On a recent visit to the bustling steakhouse named for the former quarterback and current GM of the Denver Broncos, a bartender told us that peaks are frequent, round-the-clock. Indeed, the place was standing-room-only at 6:30 p.m. on a Saturday, the rare occasion I haven’t been passing through Terminal B before early afternoon. Reasons are obvious: the circular bar is a glowing beacon, with a wide wooden edge for comfortable elbow-resting and hip energy. A good wine list matches seafood, salads, steaks, et cetera. The food is done right; pulled chicken on my Cherry Creek Salad was mixed with plenty of dressing and crushed pecans, ensuring nuts in each bite of baby spinach, which I appreciate. Always professional in my experience, some Elway’s employees look like former football players, too, which doesn’t hurt the atmosphere. Open daily at 7 a.m.
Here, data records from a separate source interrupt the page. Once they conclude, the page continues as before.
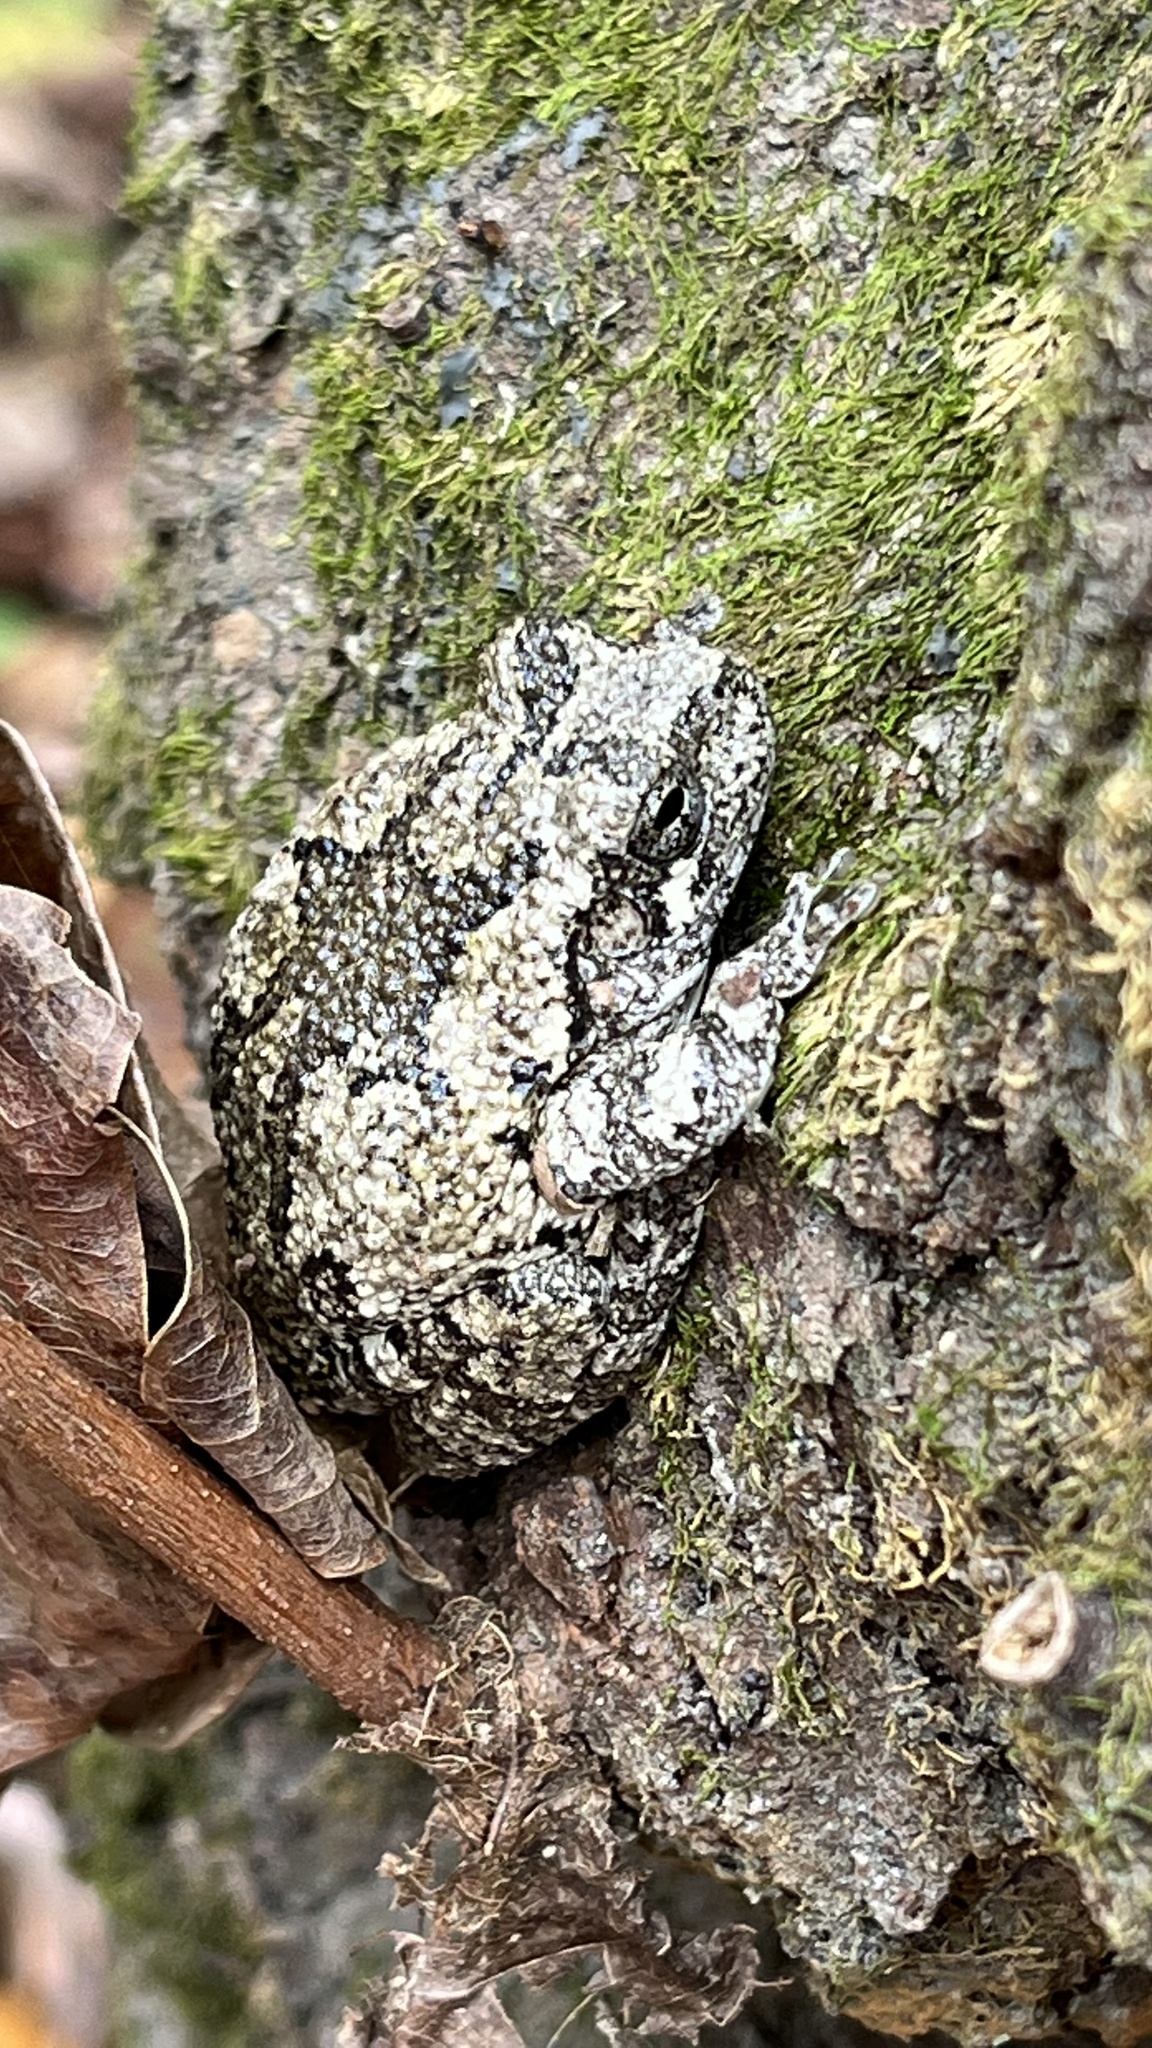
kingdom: Animalia
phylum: Chordata
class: Amphibia
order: Anura
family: Hylidae
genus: Dryophytes
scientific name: Dryophytes chrysoscelis
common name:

Perhaps not as bustling as the three 24-hour McDonald’s in each terminal (some of the busiest branches of the chain anywhere, that same Elway’s bartender told me), Chick-fil-A at the center core of Terminal B is still a fast-food hotspot that hits a certain nerve. What is it about these chicken sandwiches? That the chain lacks locations near Aspen might make them so alluring. Crispy or grilled, a cheap handheld meal with a side of crispy waffle fries proves that those sneaky cows in the “Eat Mor Chikin” advertisements are on to something… Open Monday-Saturday, 5 a.m. to 10 p.m.; closed Sunday per corporate policy.


Wolfgang Puck’s express ovens turn out the chef’s original thin-crust pizzas, plus sandwiches and salads; Woody Creek Bakery & Café sells a selection of pastries and baked goods, coffee beverages, and deli foods; Wetzel’s Pretzels out of California pushes hand-rolled sweet and savory twists (cinnamon, almond crunch, cheddar cheese) as well as pretzel dogs and lemonade. Yum. Open daily 6 a.m. to 10 p.m.; 5 a.m. to 9 p.m.; and 7 a.m. to 10 p.m., respectively.


While I was happy to discover a branch of the ethical skincare boutique in Terminal C across from Root Down, I must admit: You won’t find a meal here. However, the company’s cult-favorite original beauty products, such as banana conditioner and mango body butter, make sweet olfactory substitutes for those abstaining from airport snacking. Open daily 5:30 a.m. to 9 p.m.


Denver Central Market will open a version of its RiNo food hall in DIA in 2018, reported to include a pizzeria, charcuterie shop, rotisserie counter, cocktail bar, and sushi stand. Shake Shack, Snooze, Great Divide Brewing, Osteria Marco, and a Veuve Clicquot bar may crop up by next year as part of a 10-year plan to make DIA an even better food destination.